▸ **Document segment**

Sure Griff just like SA has 40% renewable. At times 40% of nothing is nothing (as Europe has rediscovered this winter), and at the best of times what you really get is 30% of the whatever fatuous claim is made.

mobihci
Reply to  Neillusion
February 11, 2017 11:51 pm

the portion that is sustainable without government funding is insignificant. the point that was made is correct, the renewable energy form itself is not important, what is is the funding. make renewables fend for themselves in an open market, and they will be gone. if government is to fund a stable grid, then renewables are not in the tax payers best interest.

MarkW
Reply to  Neillusion
February 13, 2017 9:43 am

The problem is that the renewables are being forced on us. They are making electricity much more expensive and much less reliable.
If you don’t have problem with that, then I have a problem with you.

MarkW
Reply to  Neillusion
February 13, 2017 9:44 am

Griffie math. Germany reaches 40% for a few minutes once a year, therefore:
Germany gets 40% of it’s power from renewables.

MarkW
Reply to  Griff
February 13, 2017 9:38 am

I see that Griffie still believes that heavy government subsidies are all that are required to make something economically viable.

D. J. Hawkins
Reply to  Griff
February 15, 2017 10:43 am

Griff, Google, for one, isn’t relying on renewables. Their own engineers admitted you can’t power civilization on renewables alone.

▸ **Entries shown**

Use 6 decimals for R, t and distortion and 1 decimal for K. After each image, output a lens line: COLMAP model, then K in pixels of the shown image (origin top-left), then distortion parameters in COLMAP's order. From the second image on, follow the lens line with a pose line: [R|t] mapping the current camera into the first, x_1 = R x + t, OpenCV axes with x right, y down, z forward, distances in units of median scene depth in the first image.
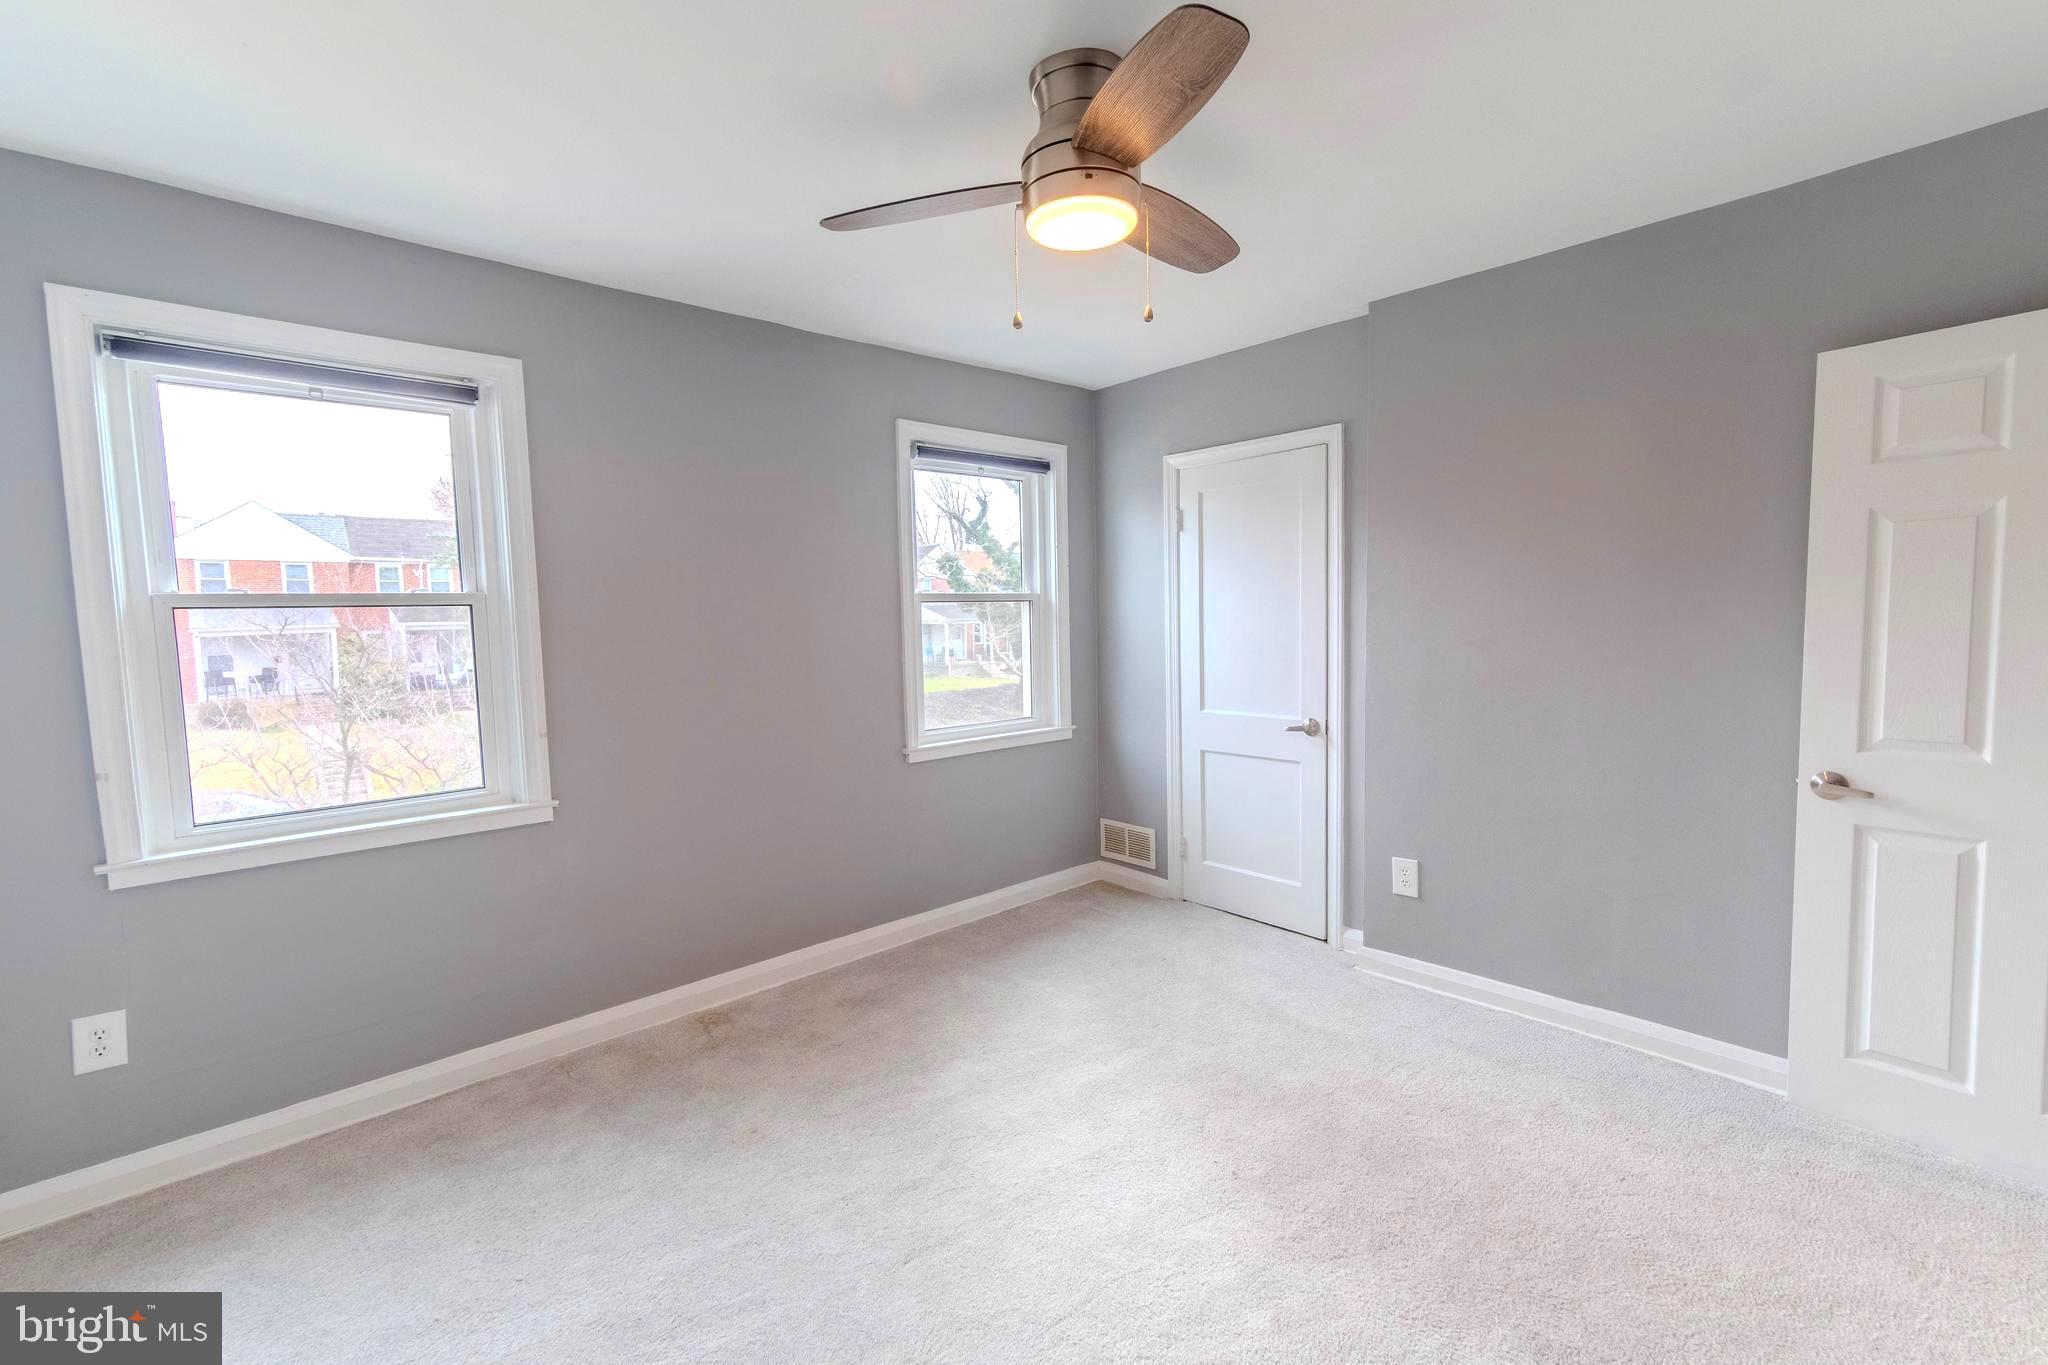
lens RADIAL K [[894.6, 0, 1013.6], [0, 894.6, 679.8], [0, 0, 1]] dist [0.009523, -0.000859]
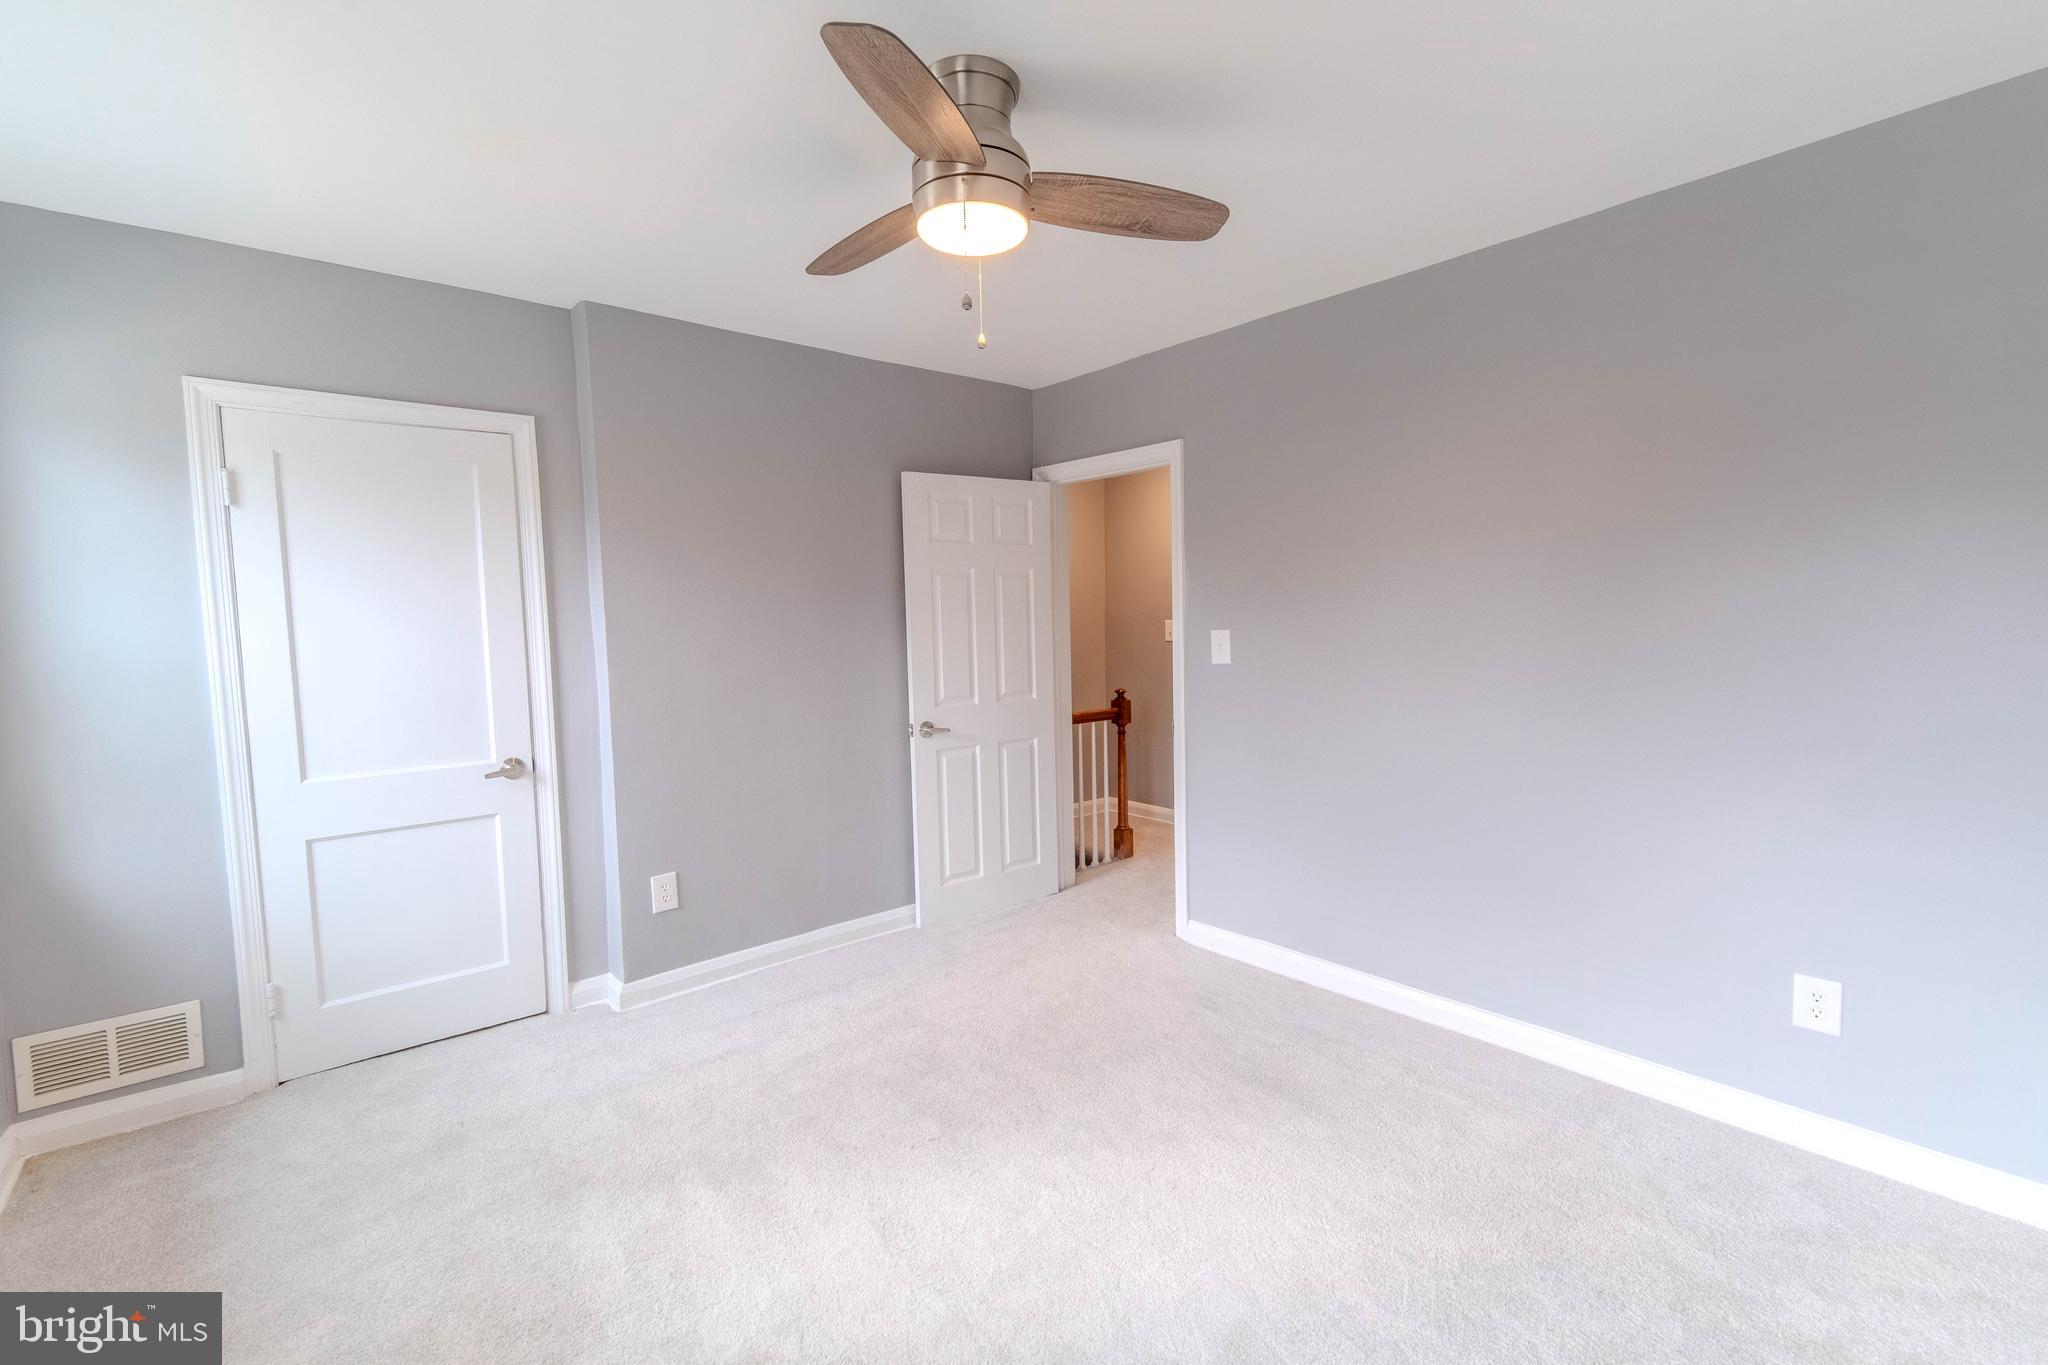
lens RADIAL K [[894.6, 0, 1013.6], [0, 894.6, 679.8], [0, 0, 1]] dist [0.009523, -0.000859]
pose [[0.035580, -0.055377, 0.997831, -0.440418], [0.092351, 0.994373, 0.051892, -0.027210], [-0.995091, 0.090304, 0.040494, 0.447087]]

--

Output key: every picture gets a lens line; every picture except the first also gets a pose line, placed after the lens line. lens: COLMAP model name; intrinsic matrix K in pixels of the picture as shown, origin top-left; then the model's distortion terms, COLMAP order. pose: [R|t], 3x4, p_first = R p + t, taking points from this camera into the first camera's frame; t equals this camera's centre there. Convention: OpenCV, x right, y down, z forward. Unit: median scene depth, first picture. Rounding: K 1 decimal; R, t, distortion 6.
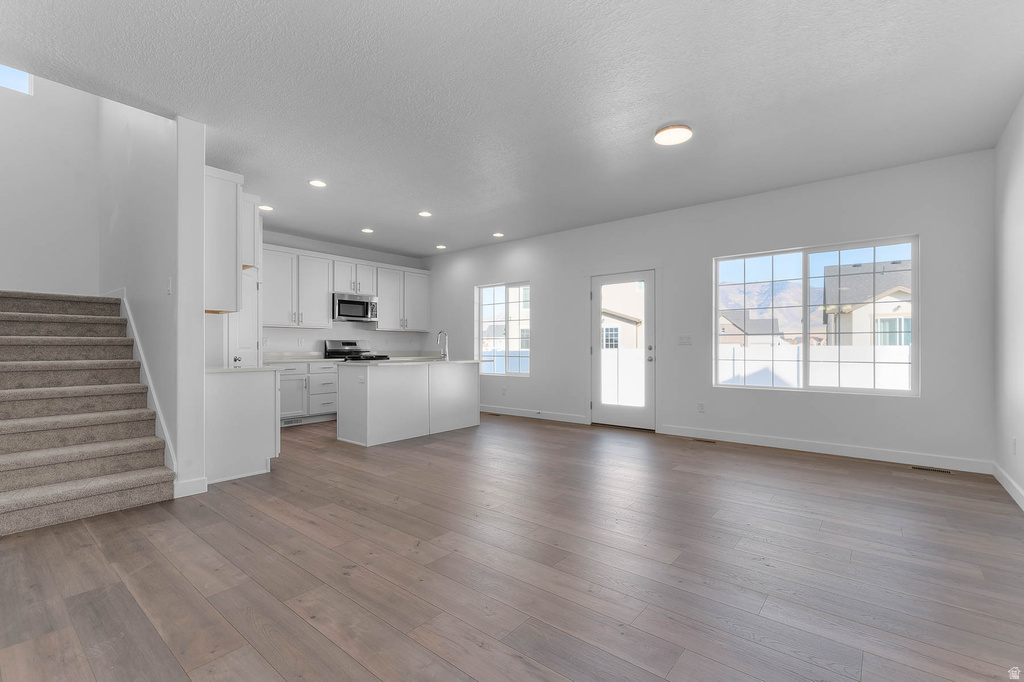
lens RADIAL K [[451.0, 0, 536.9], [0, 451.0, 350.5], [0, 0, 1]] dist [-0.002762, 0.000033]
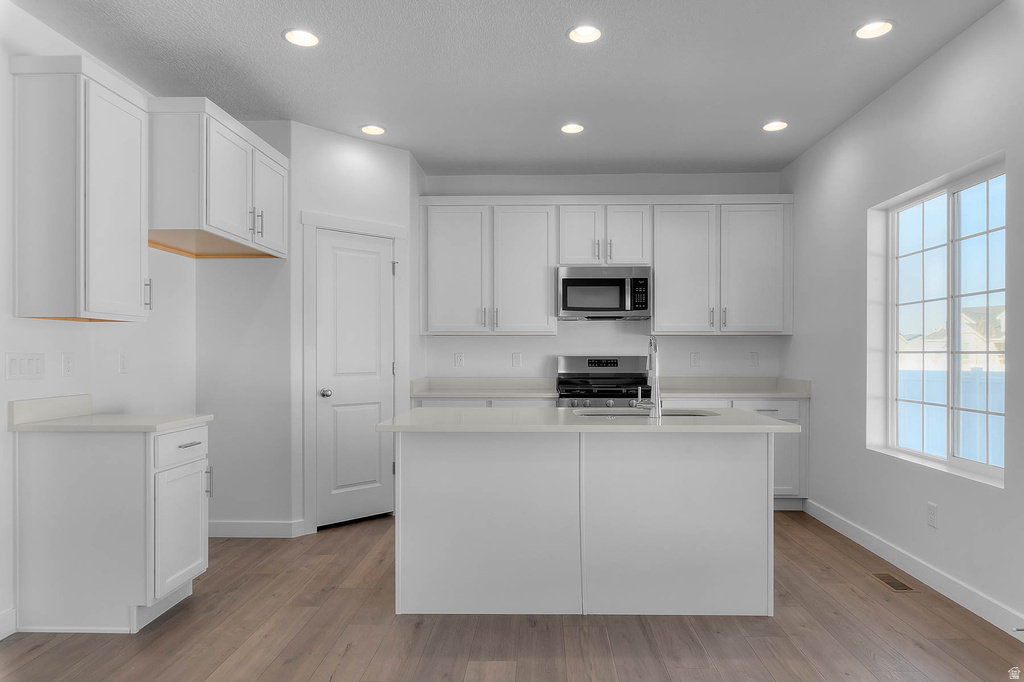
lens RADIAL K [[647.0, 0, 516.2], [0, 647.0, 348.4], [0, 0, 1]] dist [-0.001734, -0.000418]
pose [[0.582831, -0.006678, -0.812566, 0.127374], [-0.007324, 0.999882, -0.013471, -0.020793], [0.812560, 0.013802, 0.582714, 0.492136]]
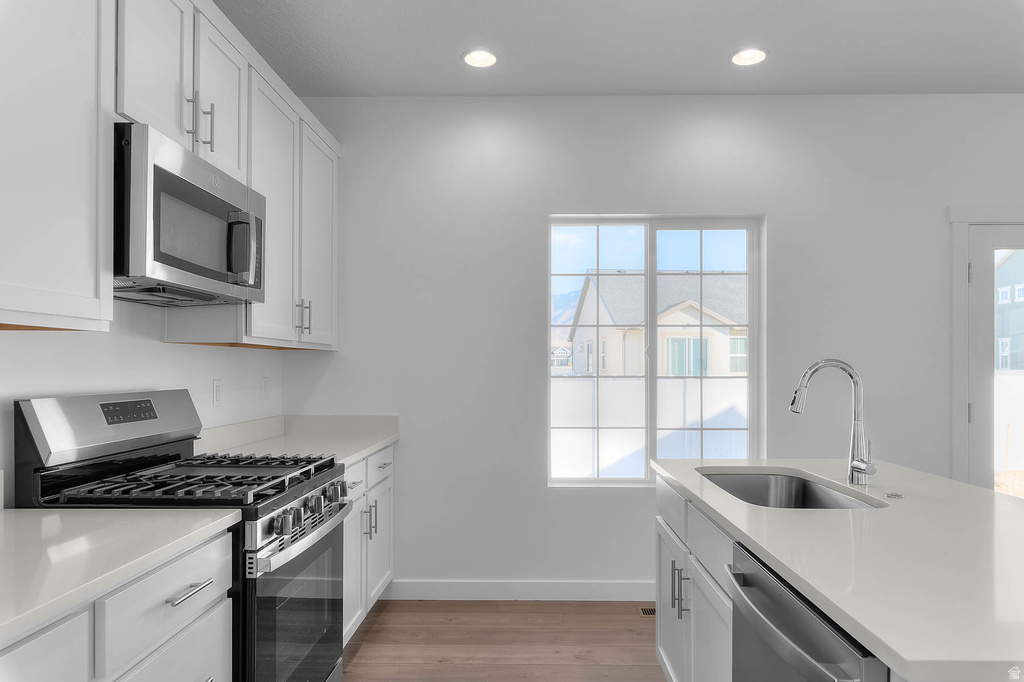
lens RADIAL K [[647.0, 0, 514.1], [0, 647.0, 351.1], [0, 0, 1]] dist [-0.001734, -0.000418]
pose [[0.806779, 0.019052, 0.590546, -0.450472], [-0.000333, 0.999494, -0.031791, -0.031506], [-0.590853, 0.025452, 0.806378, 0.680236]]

* * *

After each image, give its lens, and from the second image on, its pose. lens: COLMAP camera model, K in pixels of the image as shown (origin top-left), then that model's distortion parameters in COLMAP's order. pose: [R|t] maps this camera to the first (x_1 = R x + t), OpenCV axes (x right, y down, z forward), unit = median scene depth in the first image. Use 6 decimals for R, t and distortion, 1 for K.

▸ **Action item**
Please transcribe the comment thread on renewable energy word for word, beginning at the words "Griffie math. Germany" and stopping after "on renewables alone.". The entries play no part here.

▸ **Result of the task**
Griffie math. Germany reaches 40% for a few minutes once a year, therefore:
Germany gets 40% of it’s power from renewables.

MarkW
Reply to  Griff
February 13, 2017 9:38 am

I see that Griffie still believes that heavy government subsidies are all that are required to make something economically viable.

D. J. Hawkins
Reply to  Griff
February 15, 2017 10:43 am

Griff, Google, for one, isn’t relying on renewables. Their own engineers admitted you can’t power civilization on renewables alone.